Architectures for enhanced exciton collection in organic photovoltaic cells

Organic semiconductors have received considerable attention for application in a variety of optoelectronic systems including light-emitting devices, lasers, and photovoltaic cells. Due to their compatibility with lightweight flexible substrates and high throughput processing techniques, organic photovoltaic cells (OPVs) represent an intriguing renewable energy option. In these materials, photogenerated excitons must be dissociated in order to generate a photocurrent. Exciton dissociation is typically realized using a donor-acceptor (D-A) heterojunction, where the energy level offset exceeds the exciton binding energy.
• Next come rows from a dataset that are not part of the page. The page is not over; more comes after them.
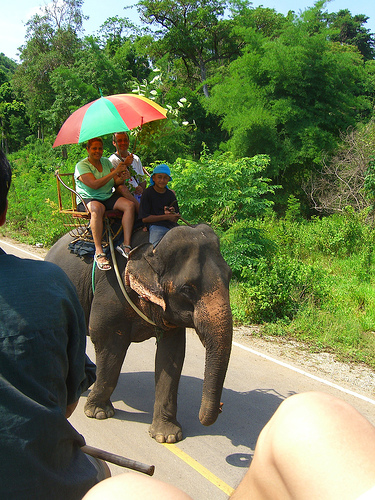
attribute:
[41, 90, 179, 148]
umbrella — red, multi colored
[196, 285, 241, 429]
trunk — long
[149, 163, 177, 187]
cap — blue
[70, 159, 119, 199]
t-shirt — green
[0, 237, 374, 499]
ground — painted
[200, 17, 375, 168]
tree — green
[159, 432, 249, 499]
line — yellow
Mobile excitons diffuse to the D-A heterojunction and are dissociated into their component charge carriers. In most organic materials, the exciton diffusion length is much shorter than the optical absorption length. Consequently, not all of the photogenerated excitons reach the D-A interface, limiting cell efficiency. For small molecule active materials, routes around this bottleneck have centered on the use of mixed D-A film morphologies to increase the area of the dissociating interface. This work instead focuses on the use of OPVs with continuously graded film composition and morphology as a means to simultaneously optimize the exciton diffusion and charge collection efficiencies. In these graded heterojunction OPVs, the power conversion efficiency is noted to exceed that of comparable devices containing a planar or mixed heterojunction. Overall, this approach provides the ability to tune the exciton diffusion and charge collection efficiencies based on the composition profile, permitting greater control over device performance.